• Tarefa 1: Indique se cada afirmação abaixo está de acordo com o texto sobre a prisionização, respondendo sim ou não e citando literalmente as palavras do texto que decidem a questão. (a) A prisionização é descrita como um processo de adaptação ao ambiente prisional. (b) O aprendizado da subcultura carcerária ocorre de forma instantânea. (c) Os códigos de conduta da subcultura carcerária constam do regulamento da instituição.
• Tarefa 2: Redija a continuação do texto sobre a prisionização, começando logo após a última frase apresentada.

Na criminologia, o fenômeno pelo qual a pessoa privada de liberdade assimila e internaliza os valores, normas e hábitos próprios da vida carcerária recebe o nome de prisionização. Trata-se de um processo de adaptação ao ambiente prisional, no qual o indivíduo aprende como se portar para sobreviver e obter recompensas dentro da instituição. Ao longo do tempo, essas regras e expectativas passam a orientar seu modo de pensar e agir.
“O fenômeno retratado pelo trecho acima é chamado de prisionização.” (FCC – Defensor Público / DPE-AM / 2018)
A prisionização envolve a incorporação da chamada subcultura carcerária — códigos de conduta, gírias, hierarquias e papéis informais que não constam do regulamento, mas regulam o cotidiano. O preso aprende o que se pode ou não fazer, com quem se relacionar, a quem obedecer e como resolver conflitos, ajustando-se às sanções e recompensas do grupo. Esse aprendizado não é instantâneo: ocorre pela convivência, pela observação e pela pressão social do próprio coletivo de presos.

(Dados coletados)
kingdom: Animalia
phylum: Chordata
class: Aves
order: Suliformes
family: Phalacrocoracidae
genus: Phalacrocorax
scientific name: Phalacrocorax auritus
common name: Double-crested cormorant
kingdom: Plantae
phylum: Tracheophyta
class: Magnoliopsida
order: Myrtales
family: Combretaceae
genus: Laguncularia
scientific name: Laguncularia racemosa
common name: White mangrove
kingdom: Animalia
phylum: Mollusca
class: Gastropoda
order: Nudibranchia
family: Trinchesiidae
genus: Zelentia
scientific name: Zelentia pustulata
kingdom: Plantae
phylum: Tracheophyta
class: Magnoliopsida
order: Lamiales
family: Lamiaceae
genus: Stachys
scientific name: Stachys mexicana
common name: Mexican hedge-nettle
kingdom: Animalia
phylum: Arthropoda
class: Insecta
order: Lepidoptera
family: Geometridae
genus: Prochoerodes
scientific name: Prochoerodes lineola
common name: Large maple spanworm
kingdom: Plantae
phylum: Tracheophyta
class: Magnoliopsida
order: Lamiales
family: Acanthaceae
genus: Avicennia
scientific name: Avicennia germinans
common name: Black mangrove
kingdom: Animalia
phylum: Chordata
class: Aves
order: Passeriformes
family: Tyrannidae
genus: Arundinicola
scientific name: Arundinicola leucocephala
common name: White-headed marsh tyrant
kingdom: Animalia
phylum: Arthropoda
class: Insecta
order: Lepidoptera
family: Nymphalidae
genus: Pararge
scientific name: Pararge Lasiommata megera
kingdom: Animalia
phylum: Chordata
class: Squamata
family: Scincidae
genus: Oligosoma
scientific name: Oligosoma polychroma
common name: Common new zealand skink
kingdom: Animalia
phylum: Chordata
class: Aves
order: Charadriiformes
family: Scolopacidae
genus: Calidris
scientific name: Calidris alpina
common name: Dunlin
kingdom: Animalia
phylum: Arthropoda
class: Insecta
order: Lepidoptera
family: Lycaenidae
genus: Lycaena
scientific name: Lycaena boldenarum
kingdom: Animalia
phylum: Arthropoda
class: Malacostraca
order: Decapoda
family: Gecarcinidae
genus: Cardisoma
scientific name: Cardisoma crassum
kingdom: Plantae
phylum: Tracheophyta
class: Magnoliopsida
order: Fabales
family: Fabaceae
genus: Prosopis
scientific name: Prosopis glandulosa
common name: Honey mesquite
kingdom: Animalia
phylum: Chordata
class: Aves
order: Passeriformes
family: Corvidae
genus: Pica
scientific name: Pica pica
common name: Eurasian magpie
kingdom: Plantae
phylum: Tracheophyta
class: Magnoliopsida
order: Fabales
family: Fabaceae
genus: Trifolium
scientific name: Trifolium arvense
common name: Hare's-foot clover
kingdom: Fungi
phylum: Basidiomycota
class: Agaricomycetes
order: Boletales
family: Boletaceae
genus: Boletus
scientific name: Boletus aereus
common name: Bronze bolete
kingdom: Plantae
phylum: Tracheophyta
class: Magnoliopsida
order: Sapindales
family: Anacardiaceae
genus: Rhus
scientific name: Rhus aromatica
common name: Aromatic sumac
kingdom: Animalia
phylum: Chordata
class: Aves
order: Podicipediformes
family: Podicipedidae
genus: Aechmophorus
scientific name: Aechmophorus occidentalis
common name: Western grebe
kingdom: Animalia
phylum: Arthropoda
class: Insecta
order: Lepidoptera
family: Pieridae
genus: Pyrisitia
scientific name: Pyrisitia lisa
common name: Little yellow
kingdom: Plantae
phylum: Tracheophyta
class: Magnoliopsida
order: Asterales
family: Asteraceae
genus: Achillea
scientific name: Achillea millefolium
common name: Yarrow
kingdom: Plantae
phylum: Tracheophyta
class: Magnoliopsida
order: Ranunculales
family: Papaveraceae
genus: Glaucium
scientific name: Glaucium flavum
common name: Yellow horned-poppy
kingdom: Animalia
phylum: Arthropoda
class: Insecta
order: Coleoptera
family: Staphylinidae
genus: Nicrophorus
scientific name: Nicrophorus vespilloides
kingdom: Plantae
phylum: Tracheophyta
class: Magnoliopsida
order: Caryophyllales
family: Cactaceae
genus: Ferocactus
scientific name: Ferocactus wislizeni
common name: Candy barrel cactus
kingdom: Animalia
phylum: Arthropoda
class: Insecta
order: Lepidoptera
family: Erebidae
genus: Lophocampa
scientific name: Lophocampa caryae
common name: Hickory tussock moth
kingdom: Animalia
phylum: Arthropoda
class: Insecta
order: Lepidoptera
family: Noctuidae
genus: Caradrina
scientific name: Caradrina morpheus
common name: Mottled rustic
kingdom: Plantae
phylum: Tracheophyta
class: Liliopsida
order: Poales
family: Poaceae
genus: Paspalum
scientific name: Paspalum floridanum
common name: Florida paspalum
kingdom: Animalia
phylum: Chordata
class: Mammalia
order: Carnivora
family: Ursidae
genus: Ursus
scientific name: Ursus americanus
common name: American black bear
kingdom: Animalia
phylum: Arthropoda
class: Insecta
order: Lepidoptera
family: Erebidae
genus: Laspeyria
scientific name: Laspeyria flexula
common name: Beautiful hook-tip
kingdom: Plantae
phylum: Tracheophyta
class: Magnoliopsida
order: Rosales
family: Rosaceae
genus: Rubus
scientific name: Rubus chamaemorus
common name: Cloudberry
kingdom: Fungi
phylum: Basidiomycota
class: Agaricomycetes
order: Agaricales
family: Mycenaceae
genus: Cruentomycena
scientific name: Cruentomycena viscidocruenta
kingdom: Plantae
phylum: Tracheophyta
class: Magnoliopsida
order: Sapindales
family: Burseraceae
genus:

• Resposta redigida 1:
(a) Sim: "Trata-se de um processo de adaptação ao ambiente prisional".
(b) Não: "Esse aprendizado não é instantâneo".
(c) Não: "que não constam do regulamento, mas regulam o cotidiano".

• Resposta redigida 2:
A intensidade do processo varia conforme fatores como tempo de encarceramento, tipo de estabelecimento, grau de disciplina e violência, vínculos familiares e comunitários mantidos do lado de fora e características pessoais do apenado. Em geral, quanto mais prolongado e segregador o cumprimento da pena e quanto mais coeso o grupo interno, maior tende a ser a internalização das normas da prisão.
Do ponto de vista das políticas penais, compreender a prisionização é essencial para mitigar seus efeitos desocializadores. O fortalecimento de rotinas de trabalho e estudo, o acesso a assistência psicossocial e jurídica e a manutenção de laços com o mundo livre funcionam como contrapesos, reduzindo a dependência da subcultura carcerária e favorecendo a reintegração social após o cumprimento da pena.